How Does Launch Angle Affect Projectile Range?

[Temper888]

1.1. Which of the following graphs BEST depicts the relationship between launch angle and range in the experiment?Please explain how you arrived to the answer.Attached is the graphs and the Experiment model.

Attached is the graphs and the Experiment model.The question is asking what happens to the range if the launch is increased? From equation R=v^2sin2θ/g, it can be said that range increases until the angle increases to 45 and then decreases from 45 and above because of sin2θ. The graph for range vs. launch angle should be a symmetrical upside-down parabola for same initial and final heights. However, I cannot figure out how does different initial and final heights as in this experiment affect the symmetry of that parabola?
3. I guessed it to be either Graph B or Graph C, but I am not sure.

 

[Simon Bridge]

Attached is the graphs and the Experiment model.
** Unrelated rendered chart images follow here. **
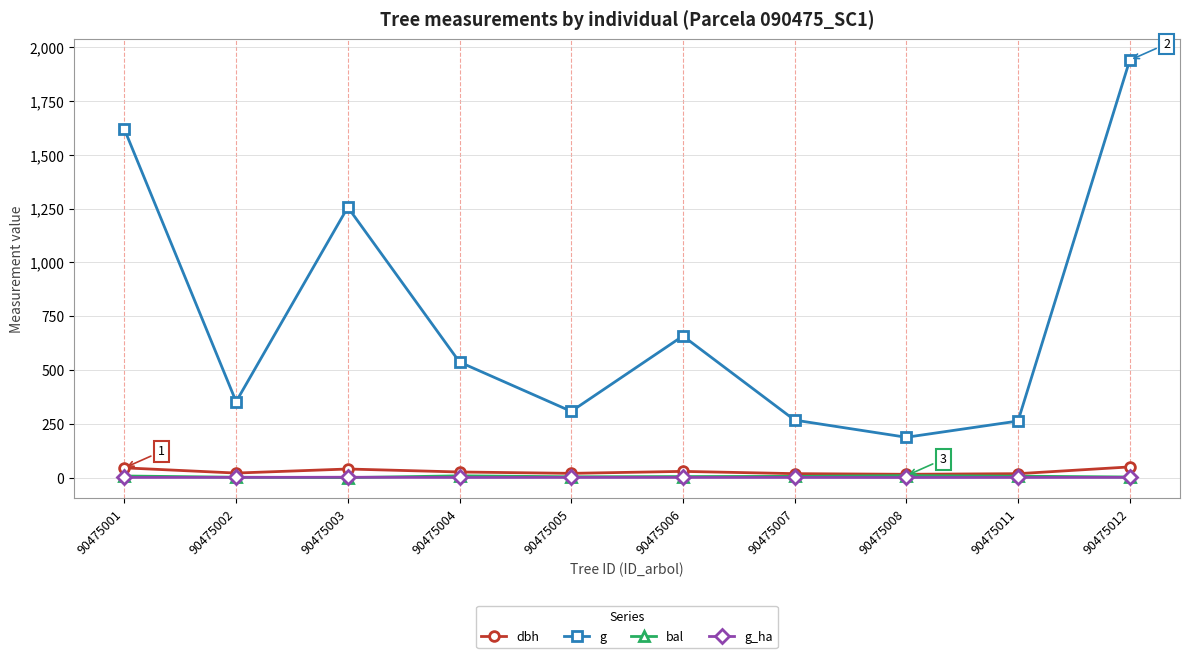

How many lines are shown in the chart?

4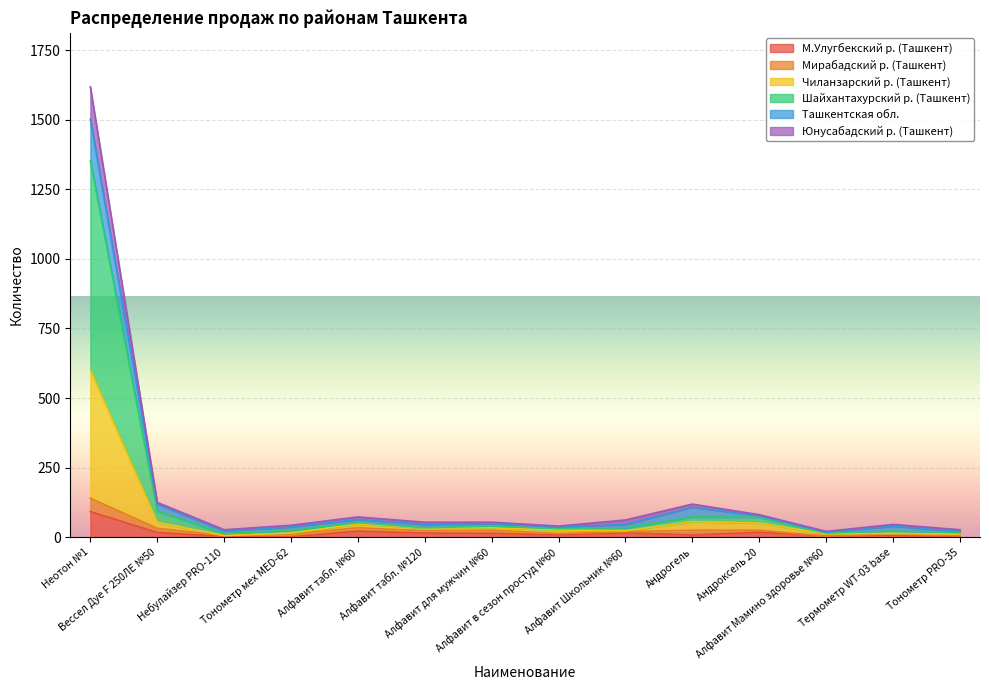

Which category has the lowest value in the М.Улугбекский р. (Ташкент) series?

Тонометр мех MED-62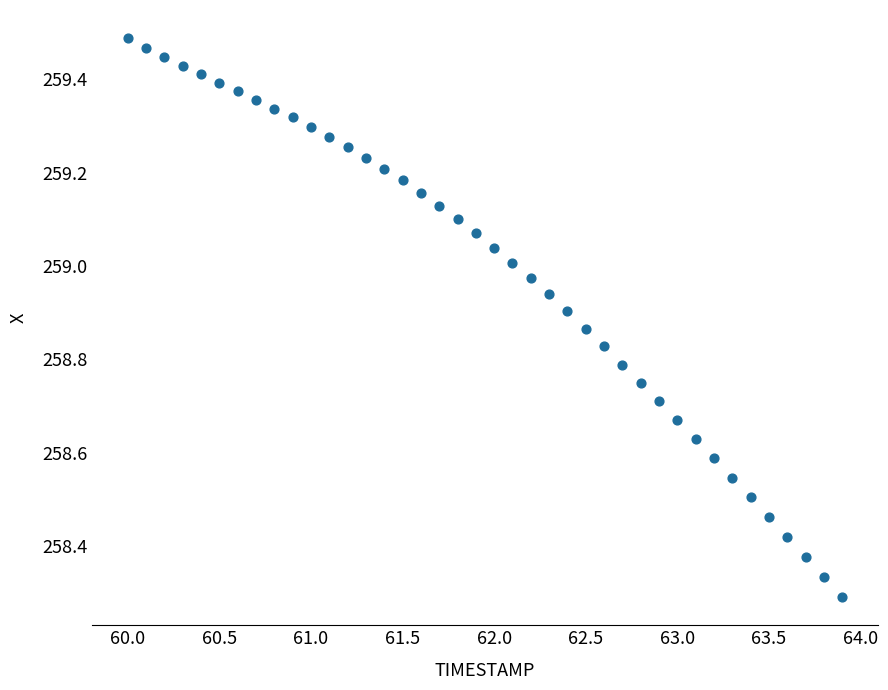

What is the range of Y values (max minus min)?

1.2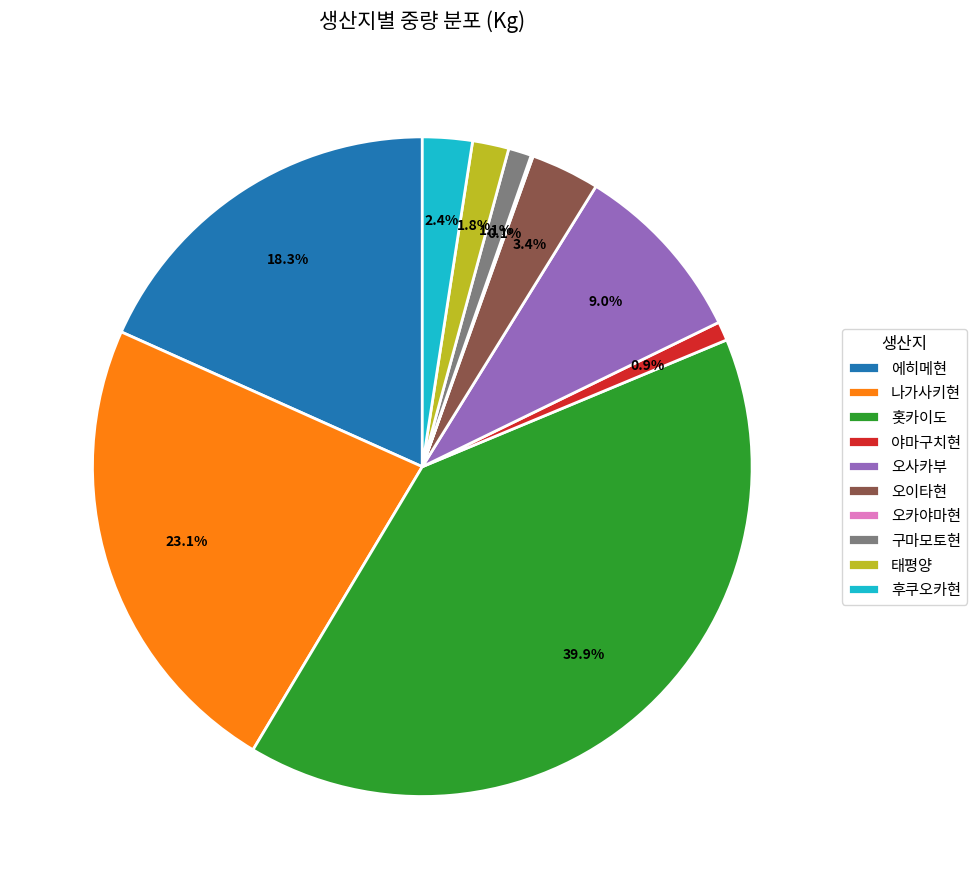

What is the largest slice in the pie chart?

홋카이도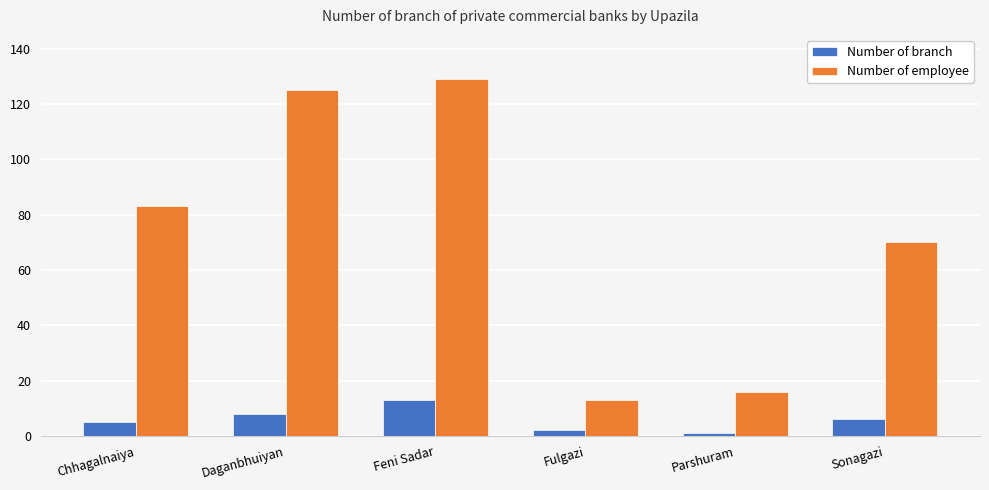

Reading left to right, transcribe all the data shown in this chart.

Number of branch: Chhagalnaiya=5	Daganbhuiyan=8	Feni Sadar=13	Fulgazi=2	Parshuram=1	Sonagazi=6
Number of employee: Chhagalnaiya=83	Daganbhuiyan=125	Feni Sadar=129	Fulgazi=13	Parshuram=16	Sonagazi=70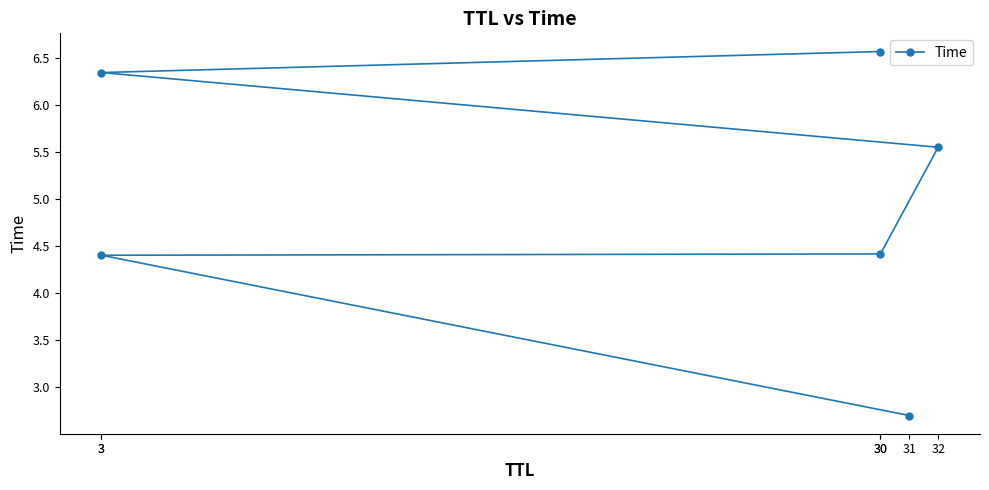

Rank the categories by value from lowest to highest.

31, 3, 30, 32, 3, 30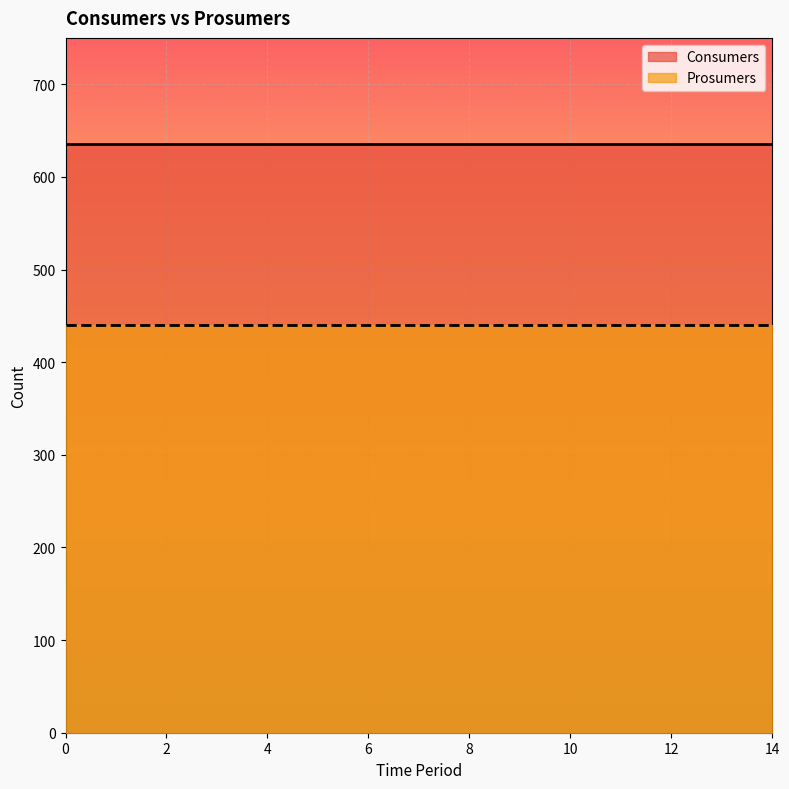

Between 3 and 10, which series saw the biggest shift?

Consumers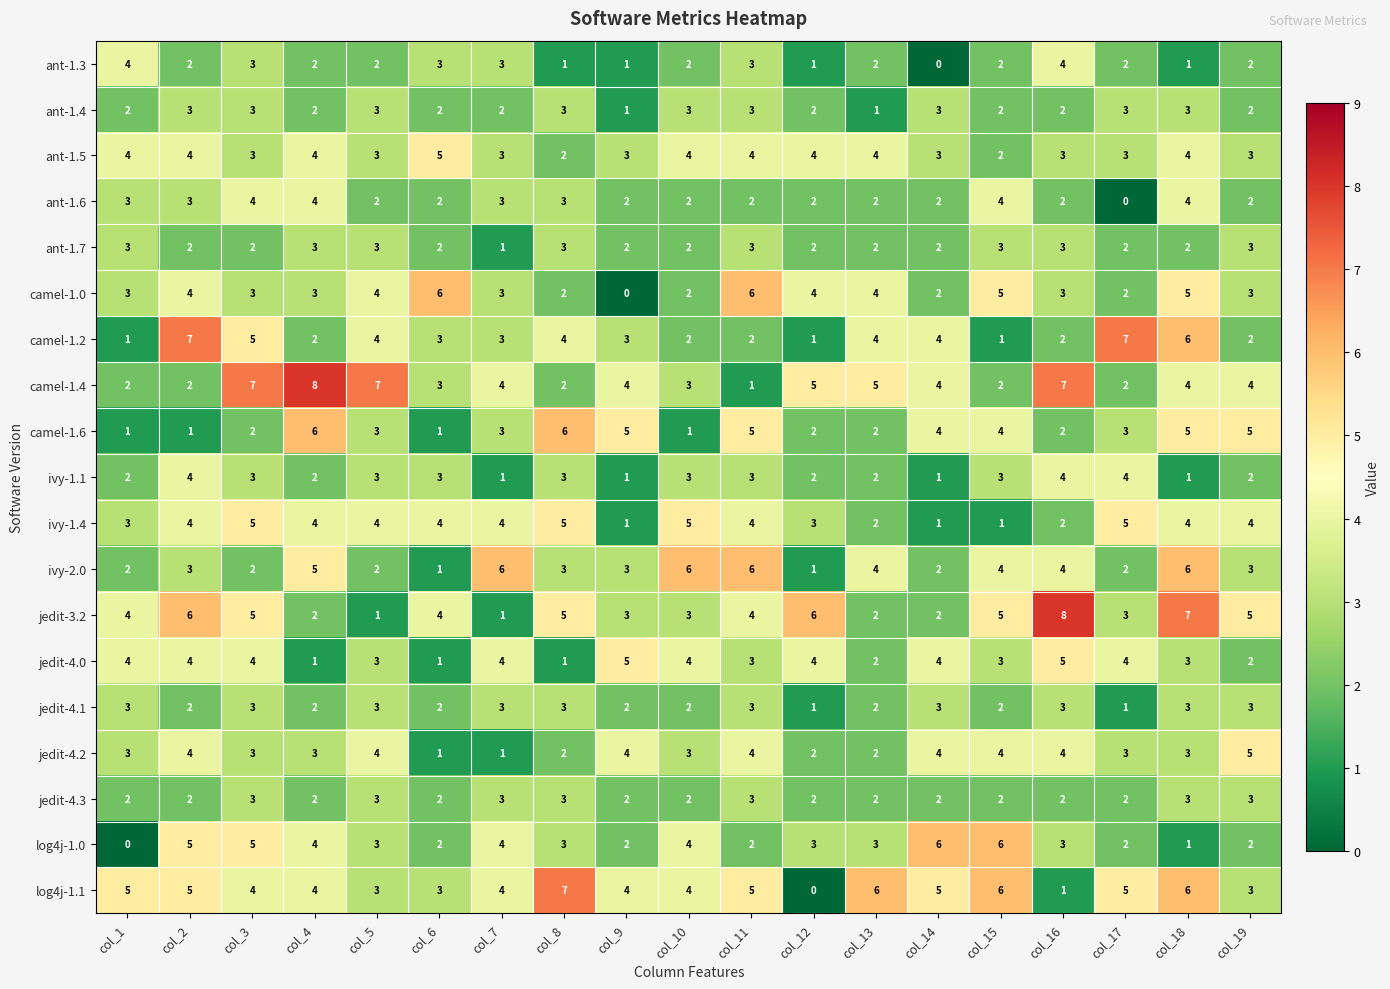

How many camel-1.4 values are between 2 and 5?

14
Try again - the attachments don't always get loaded.

The graph for range vs. launch angle should be a symmetrical upside-down parabola

Nope - it should be a sine curve... like the equation you quoted.
The graph of the trajectory should be a parabola, as should the height vs time curve.

However, I cannot figure out how does different initial and final heights as in this experiment affect the symmetry of that parabola?

Really? Then try doing some sample angles and plotting them out - this is what computers are good at after all. (Since ou have some example graphs, I bet you can find telltale characteristics.)

Thought experiment - if you fire at 90deg from the top of a cliff, your range is ______. How does that compare with the range at zero height? Repeat question for 0deg angle.